In part, this has already happened. Megadeals with other industries that deal directly with consumers are already off the agenda, at least if the ruckus that followed Unilever’s proposed, and later abandoned, pursuit of GSK’s consumer health business in 2022 is anything to go by.

Divestments, too, are picking up pace. Unilever has shed its spreads and tea businesses. Most recently, it put ice cream on the block. At Reckitt, legal woes have led to renewed speculation about whether it will rid itself of its baby formula unit. An activist investor has built a position in the stock. 

By and large, such divestments are still broadly predicated on shedding lower growth or margin businesses to make the remaining portfolio more attractive. The more fundamental question is whether brands operating in very different categories belong together any longer.

Conglomerates do benefit from scale, which enables them to spread centralised costs over more revenues. A sector rule of thumb holds that, for each doubling of sales, administrative expenses per unit of revenue fall by 15 per cent. Heft also helps in negotiations with giant retailers — the Walmarts of this world — although product leadership seems to matter more than overall size. 

In a rapidly changing world, though, the importance of scale has been overtaken by that of focus and nimbleness. The post-divestment performance of some brands suggests as much. Forneri, Nestlé’s ice-cream joint venture with private equity group PAI Partners created in 2016, will roughly double earnings before interest and tax between 2020 and 2024, thinks Barclays.

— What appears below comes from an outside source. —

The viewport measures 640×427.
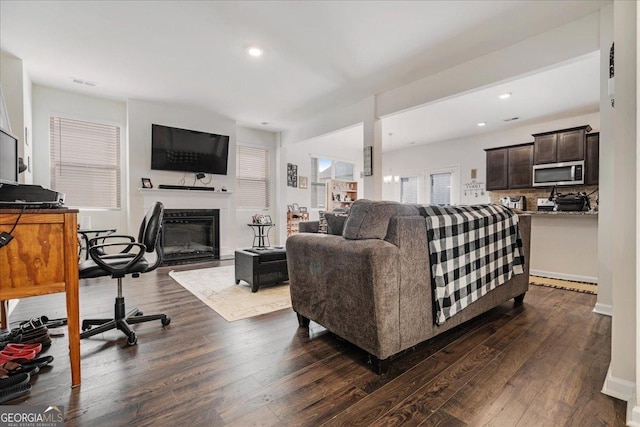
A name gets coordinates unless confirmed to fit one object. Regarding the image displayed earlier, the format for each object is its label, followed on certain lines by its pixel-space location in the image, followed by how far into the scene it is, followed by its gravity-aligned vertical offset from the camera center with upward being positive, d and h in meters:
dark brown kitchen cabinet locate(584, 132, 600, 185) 4.38 +0.73
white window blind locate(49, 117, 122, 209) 4.53 +0.74
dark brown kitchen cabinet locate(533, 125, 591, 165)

Management consultants might argue there is a way to optimise the consumer conglomerate by making its brands centralised enough to benefit from scale but still independent enough to run its businesses well. Unilever’s well-performing Prestige beauty brand runs relatively independently.

Yet that seems like a difficult balancing act. With more diversified groups such as Reckitt and Unilever underperforming those focused on one category, such as L’Oréal or Lindt, calls for more radical break-ups should intensify.